Decide whether each statement agrees with the forecastdom getting-started text below. Answer yes or no, and quote the words of the text that decide it. (a) The tests are organized around a taxonomy proposed in 2022. (b) The package includes a test for parameter instability. (c) The second set of forecast errors is generated with the same mean as the first.

• Document segment:
-------------------------
Get Started with forecastdom • forecastdom

Overview

forecastdom provides a comprehensive suite of forecast evaluation tests organized around the taxonomy proposed by Li, Liao, and Quaedvlieg (2022):

	Equal	Superior
Unconditional	`dm_test()`	`spa_test()`
Conditional	`gw_test()`	`cspa_test()`

Along with complementary tests for nested models (cw_test(), enc_new()), predictive regressions (ivx_wald()), and parameter instability (qll_hat()).

library(forecastdom)
set.seed(42)

Pairwise Forecast Comparison

Diebold-Mariano Test

The simplest starting point: compare two sets of forecast errors.

e1 <- rnorm(200)
e2 <- rnorm(200, mean = 0.15)
-------------------------
• Data extract:
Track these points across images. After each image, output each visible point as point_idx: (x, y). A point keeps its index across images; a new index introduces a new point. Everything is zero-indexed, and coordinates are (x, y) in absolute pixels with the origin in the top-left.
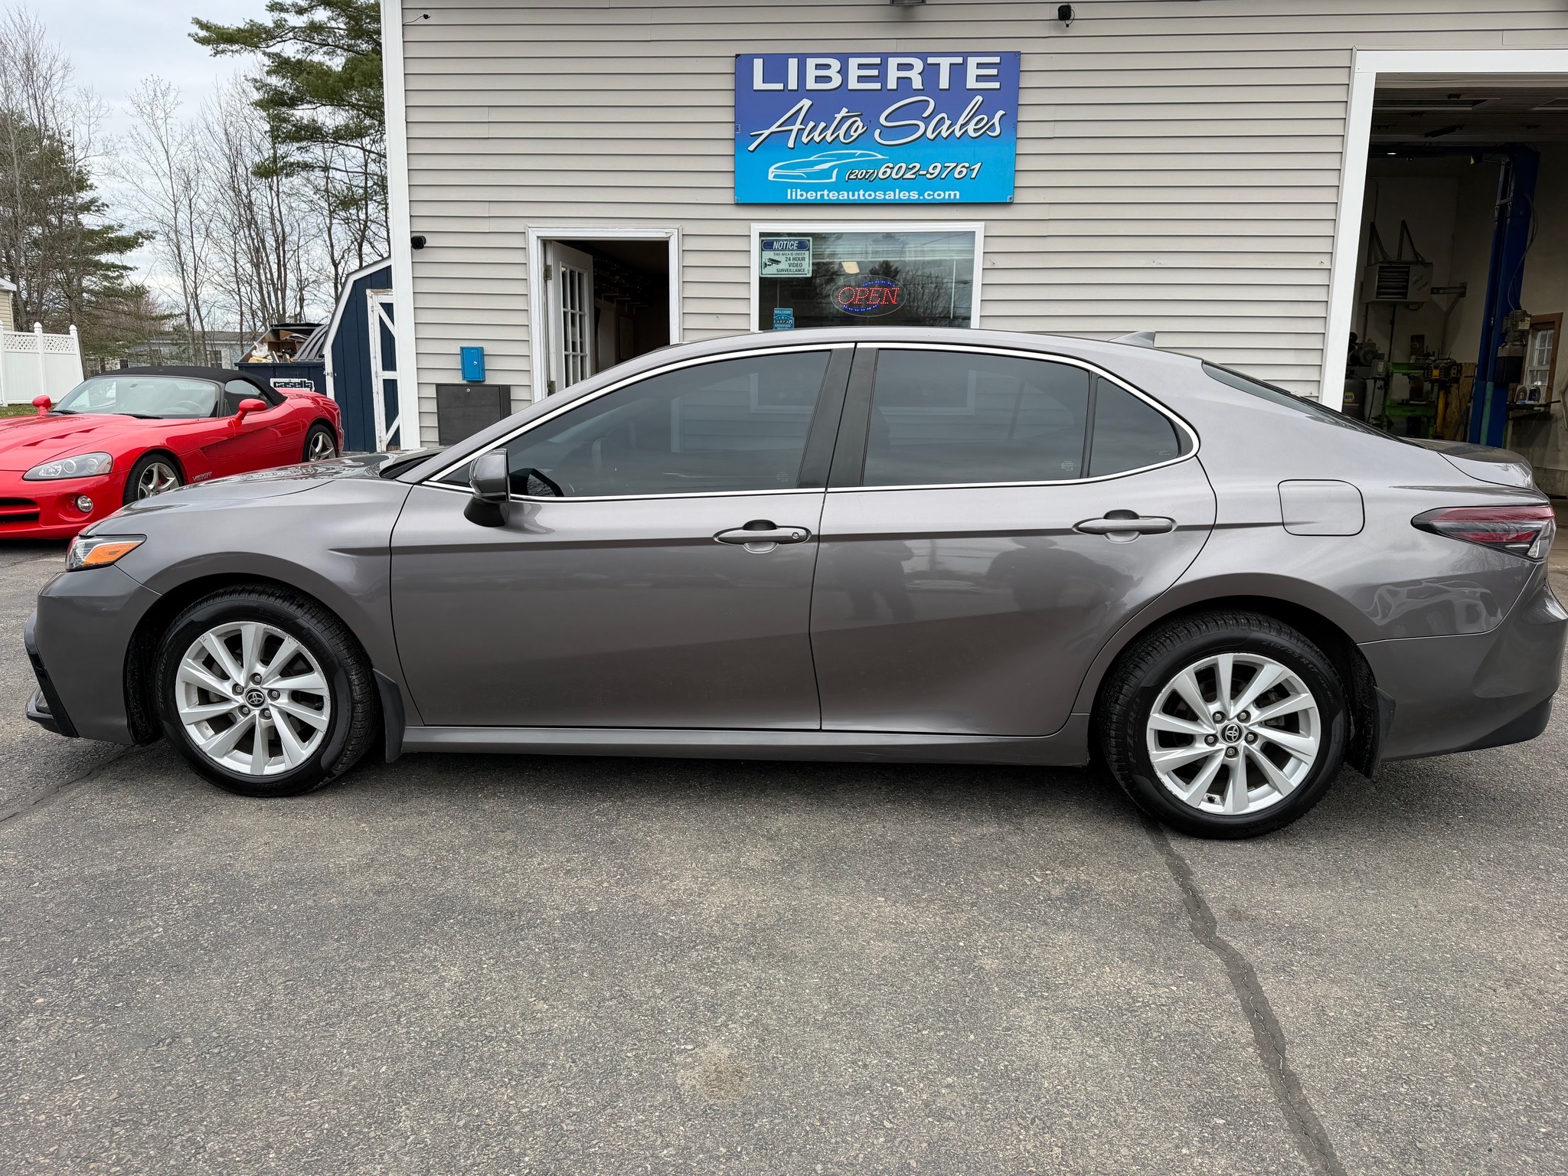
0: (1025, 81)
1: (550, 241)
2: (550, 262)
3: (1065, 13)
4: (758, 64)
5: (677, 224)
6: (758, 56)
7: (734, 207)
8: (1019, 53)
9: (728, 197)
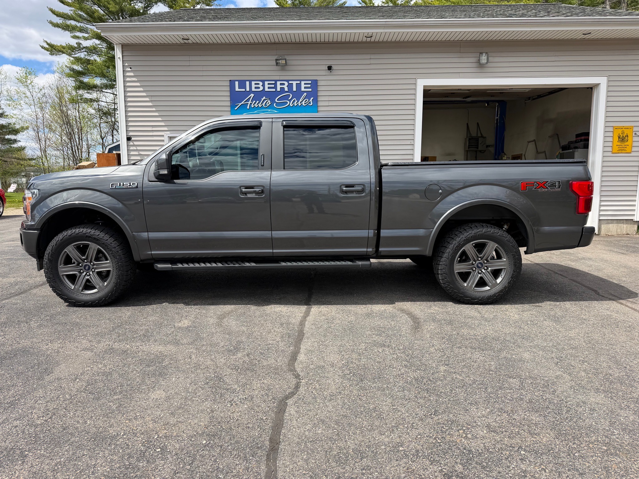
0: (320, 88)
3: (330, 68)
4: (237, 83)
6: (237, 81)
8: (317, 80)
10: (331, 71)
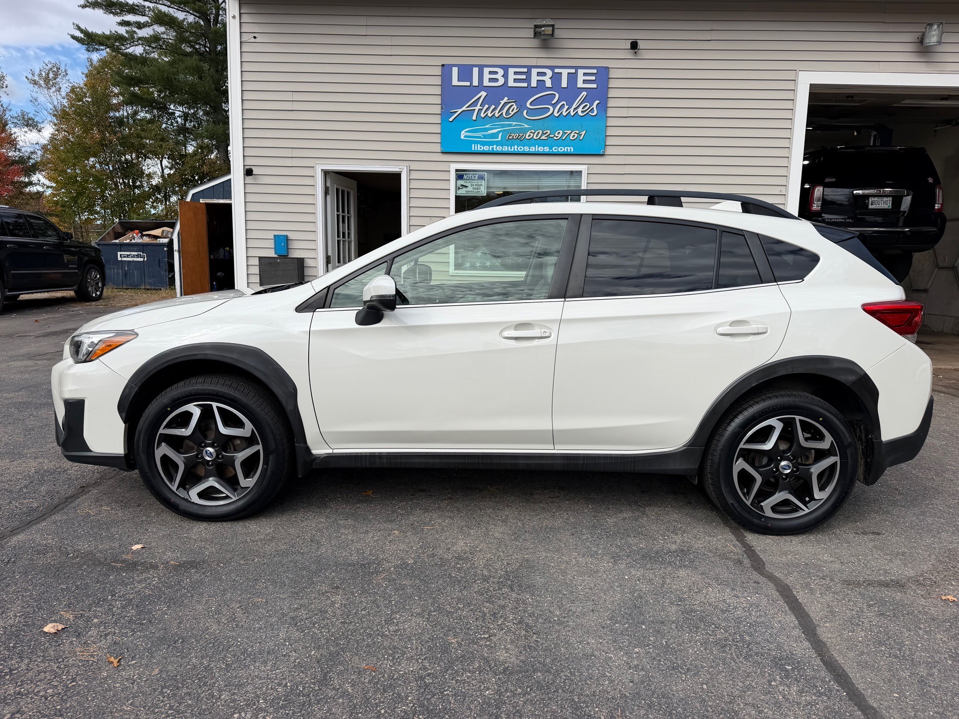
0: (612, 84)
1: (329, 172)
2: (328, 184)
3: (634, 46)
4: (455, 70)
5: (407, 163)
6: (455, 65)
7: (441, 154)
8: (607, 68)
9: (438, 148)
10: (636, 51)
-------------------------
• Response for this exercise:
(a) Yes: "organized around the taxonomy proposed by Li, Liao, and Quaedvlieg (2022)"
(b) Yes: "parameter instability (qll_hat())"
(c) No: "e2 <- rnorm(200, mean = 0.15)"